Quite a lot, as it turns out, since Apple’s plan became known. Many security experts and journalists’ associations are appalled that a mechanism should be installed directly on the devices that searches for incriminated images as soon as they are uploaded to the cloud. “Will images or videos of opponents of the regime or user data then be checked at some point using an algorithm?” Asks Frank Überall, Federal Chairman of the German Association of Journalists.

What if a government asked to search their country for images that the regime does not want to see circulated?

Or could Viktor Orbán’s government in Hungary “control images of the LGBT community in this way,” wonders Dieter Bornemann, spokesman for the ORF editorial board. And Priscilla Imboden from the Swiss media union SSM, formerly the USA correspondent, foams: “It cannot be that an American private company here wants to judge the admissibility of content and also want to view and forward it.” The fact that Apple has built in a whole range of security levels and that competing companies have long been scanning their clouds for such images with less data protection is drowned out in the emotional debate.

One critical point, however, remains. In order to search for incriminated images, a file with a type of digital fingerprint, so-called hashes, is played on the iPhones. What if a government asked Apple to import a file with hashes of images in their country that the regime does not want to see disseminated? Apple argues they won’t let that happen. The files would be played out with the updates for the operating system, which are composed the same way around the world.

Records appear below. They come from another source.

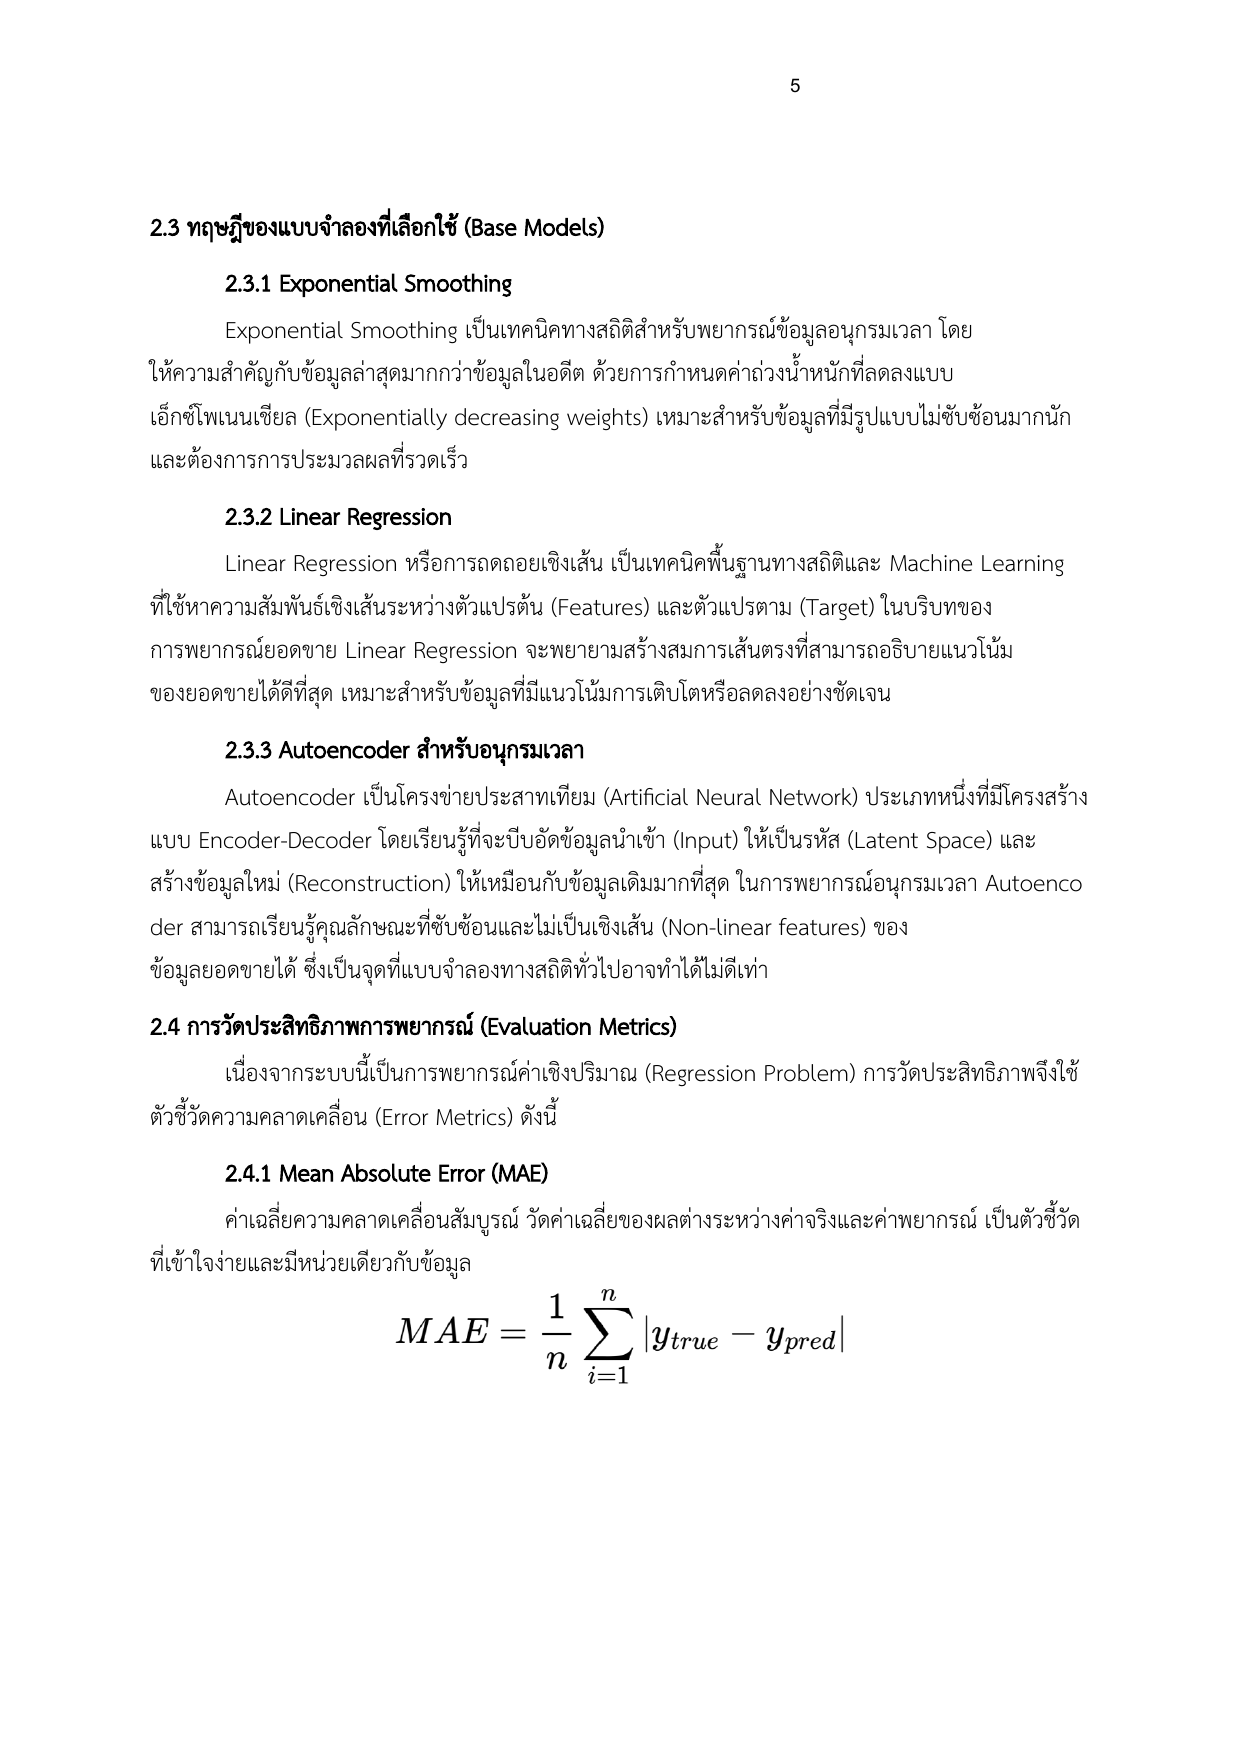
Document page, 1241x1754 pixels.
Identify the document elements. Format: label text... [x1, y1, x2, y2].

text Exponential Smoothing เป็นเทคนิคทางสถิติสำหรับพยากรณ์ข้อมูลอนุกรมเวลา โดย ให้ความสำคัญกับข้อมูลล่าสุดมากกว่าข้อมูลในอดีต ด้วยการกำหนดค่าถ่วงน้ำหนักที่ลดลงแบบ เอ็กซ์โพเนนเชียล (Exponentially decreasing weights) เหมาะสำหรับข้อมูลที่มีรูปแบบไม่ซับซ้อนมากนัก และต้องการการประมวลผลที่รวดเร็ว [150, 309, 1090, 477]
subtitle 2.3.3 Autoencoder สำหรับอนุกรมเวลา [150, 728, 1090, 766]
subtitle 2.4 การวัดประสิทธิภาพการพยากรณ์ (Evaluation Metrics) [150, 1005, 1090, 1043]
text ค่าเฉลี่ยความคลาดเคลื่อนสัมบูรณ์ วัดค่าเฉลี่ยของผลต่างระหว่างค่าจริงและค่าพยากรณ์ เป็นตัวชี้วัดที่เข้าใจง่ายและมีหน่วยเดียวกับข้อมูล [150, 1199, 1090, 1280]
subtitle 2.4.1 Mean Absolute Error (MAE) [150, 1152, 1090, 1189]
picture [394, 1285, 847, 1389]
text Autoencoder เป็นโครงข่ายประสาทเทียม (Artificial Neural Network) ประเภทหนึ่งที่มีโครงสร้างแบบ Encoder-Decoder โดยเรียนรู้ที่จะบีบอัดข้อมูลนำเข้า (Input) ให้เป็นรหัส (Latent Space) และ สร้างข้อมูลใหม่ (Reconstruction) ให้เหมือนกับข้อมูลเดิมมากที่สุด ในการพยากรณ์อนุกรมเวลา Autoencoder สามารถเรียนรู้คุณลักษณะที่ซับซ้อนและไม่เป็นเชิงเส้น (Non-linear features) ของ ข้อมูลยอดขายได้ ซึ่งเป็นจุดที่แบบจำลองทางสถิติทั่วไปอาจทำได้ไม่ดีเท่า [150, 776, 1090, 987]
text Linear Regression หรือการถดถอยเชิงเส้น เป็นเทคนิคพื้นฐานทางสถิติและ Machine Learning ที่ใช้หาความสัมพันธ์เชิงเส้นระหว่างตัวแปรต้น (Features) และตัวแปรตาม (Target) ในบริบทของ การพยากรณ์ยอดขาย Linear Regression จะพยายามสร้างสมการเส้นตรงที่สามารถอธิบายแนวโน้ม ของยอดขายได้ดีที่สุด เหมาะสำหรับข้อมูลที่มีแนวโน้มการเติบโตหรือลดลงอย่างชัดเจน [150, 542, 1090, 710]
subtitle 2.3 ทฤษฎีของแบบจำลองที่เลือกใช้ (Base Models) [150, 206, 1090, 243]
subtitle 2.3.1 Exponential Smoothing [150, 262, 1090, 299]
subtitle 2.3.2 Linear Regression [150, 495, 1090, 533]
text เนื่องจากระบบนี้เป็นการพยากรณ์ค่าเชิงปริมาณ (Regression Problem) การวัดประสิทธิภาพจึงใช้ตัวชี้วัดความคลาดเคลื่อน (Error Metrics) ดังนี้ [150, 1052, 1090, 1133]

The basis for the file with the fingerprints of the incriminated images is the input of two independent child protection organizations from different countries, a government cannot smuggle anything into it. In one 14-sided paper Apple explains its security measures in detail. However, it also remains unclear what happens if a government, such as the Chinese one, demands that Apple must import a Chinese version of the hash file in its country.

Apple will find it difficult to stand firm against Beijing – the group cannot do without China as a sales market and production location. If the intention was good, why does a commercial company have to do things that states should be doing? Whatever the motive, the technology is now in the world.